*Esercizio da svolgere:* Per favore, riscrivi la parte dell'intervista che si apre con le parole contenenti "Ben due presentazioni" e si chiude con "l’idea del libro?", cambiando "amicizia" in "intesa".

Ben due presentazioni del libro a Cambiano, il 12 e il 29 maggio, biblioteca gremita e un gran successo. Come nasce l’amicizia con Andreina?
«Io e Andreina abbiamo un’amica in comune, ripeteva sempre che voleva farci conoscere perchè riteneva che entrambe avessimo lo stesso modo e la stessa determinazione di affrontare la nostra battaglia. Nel 2015 decido di diventare vegana, è stata l’occasione di chiamare Andreina che da parecchio aveva fatto questa scelta per chiederle consigli e ricette sugli estratti di verdura e frutta. La sua ricetta dell’ACE è speciale. È iniziata così la nostra amicizia».
Come nasce l’idea del libro?
«Ci scambiavamo continuamente messaggi, soprattutto di notte: questa malattia distrugge la mente e si soffre spesso di insonnia. Le nostre notti sono così diventate meno terribili, condividevamo momenti della giornata e le emozioni che ne derivavano. In uno di questi scambi Andreina mi suggerì di iniziare a scrivere i miei pensieri. Nacque così il nostro diario di terapia e sfogo. Anche Andreina cominciò a scrivere, ognuna di noi lo faceva a casa propria, così il diario prendeva forma in una sorta di condivisione e scrittura a quattro mani, avendo su di noi l’effetto di “cura della parole”. Sono tante le cose che ti vengono dette, alcune giuste alcune sbagliate, talvolta sostengono altre feriscono. Il libro è un vademecum delle frasi e parole da dire o che hai bisogno di sentirti dire, e atteggiamenti da avere. Serve per noi ma anche per la famiglia e le persone che ti vivono accanto. Spesso le persone dicono parole sbagliate, ma è sempre meglio dire qualcosa piuttosto che sparire. Gli abbracci poi in tanti casi sono stati meglio di tante parole».
Siete due donne davvero in gamba e forti.
«È la forza che ha trovato noi».
Qual è la finalità per cui avete scelto di pubblicare il diario?
«Abbiamo deciso di farne un libro con l’obbiettivo di aiutare gli altri, ma anche per sostenere noi stesse, dando così “un senso alla nostra sofferenza”. Vogliamo che da questa malattia nasca valore: parte del ricavato, detratte le spese, abbiamo deciso di destinarlo a tante piccole e diverse associazioni che si adoperano per scopi sociali, per la ricerca o altro. Ogni volta avremo una destinazione diversa per la beneficenza».

*Materiale fornito:*
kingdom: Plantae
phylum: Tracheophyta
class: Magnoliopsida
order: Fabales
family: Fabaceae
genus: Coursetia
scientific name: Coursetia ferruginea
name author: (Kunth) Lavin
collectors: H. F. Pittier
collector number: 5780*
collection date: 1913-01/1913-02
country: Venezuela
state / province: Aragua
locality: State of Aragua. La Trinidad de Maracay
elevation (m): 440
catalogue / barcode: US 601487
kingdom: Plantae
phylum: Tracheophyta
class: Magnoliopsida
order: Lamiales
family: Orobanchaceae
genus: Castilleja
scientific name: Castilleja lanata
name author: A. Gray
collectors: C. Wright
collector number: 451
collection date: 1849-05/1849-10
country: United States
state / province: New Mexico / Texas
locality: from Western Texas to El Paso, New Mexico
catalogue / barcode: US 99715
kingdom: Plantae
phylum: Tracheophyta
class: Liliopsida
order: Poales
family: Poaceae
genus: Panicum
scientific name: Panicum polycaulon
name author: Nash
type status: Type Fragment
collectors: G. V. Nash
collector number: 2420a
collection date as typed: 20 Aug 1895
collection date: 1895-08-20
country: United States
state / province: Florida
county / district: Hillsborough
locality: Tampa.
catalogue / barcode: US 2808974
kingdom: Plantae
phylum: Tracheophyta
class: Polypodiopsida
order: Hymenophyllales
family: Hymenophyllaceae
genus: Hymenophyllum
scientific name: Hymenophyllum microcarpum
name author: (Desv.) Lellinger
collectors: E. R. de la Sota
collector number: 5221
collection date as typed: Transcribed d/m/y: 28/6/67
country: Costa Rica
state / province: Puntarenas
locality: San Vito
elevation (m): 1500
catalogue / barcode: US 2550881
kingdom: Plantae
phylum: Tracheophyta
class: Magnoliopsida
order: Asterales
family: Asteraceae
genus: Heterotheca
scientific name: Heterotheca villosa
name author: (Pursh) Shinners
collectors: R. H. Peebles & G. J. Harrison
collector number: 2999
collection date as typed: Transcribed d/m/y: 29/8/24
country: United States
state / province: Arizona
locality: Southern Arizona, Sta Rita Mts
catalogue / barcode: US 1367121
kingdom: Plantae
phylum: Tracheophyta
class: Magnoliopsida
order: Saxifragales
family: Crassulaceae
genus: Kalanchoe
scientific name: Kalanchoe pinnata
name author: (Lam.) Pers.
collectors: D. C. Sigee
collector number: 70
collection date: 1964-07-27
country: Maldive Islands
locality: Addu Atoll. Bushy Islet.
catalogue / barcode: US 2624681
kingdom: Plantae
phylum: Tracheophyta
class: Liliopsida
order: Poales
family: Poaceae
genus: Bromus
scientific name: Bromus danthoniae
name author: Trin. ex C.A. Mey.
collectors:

*Esercizio svolto:*
Ben due presentazioni del libro a Cambiano, il 12 e il 29 maggio, biblioteca gremita e un gran successo. Come nasce l’intesa con Andreina?
«Io e Andreina abbiamo un’amica in comune, ripeteva sempre che voleva farci conoscere perchè riteneva che entrambe avessimo lo stesso modo e la stessa determinazione di affrontare la nostra battaglia. Nel 2015 decido di diventare vegana, è stata l’occasione di chiamare Andreina che da parecchio aveva fatto questa scelta per chiederle consigli e ricette sugli estratti di verdura e frutta. La sua ricetta dell’ACE è speciale. È iniziata così la nostra intesa».
Come nasce l’idea del libro?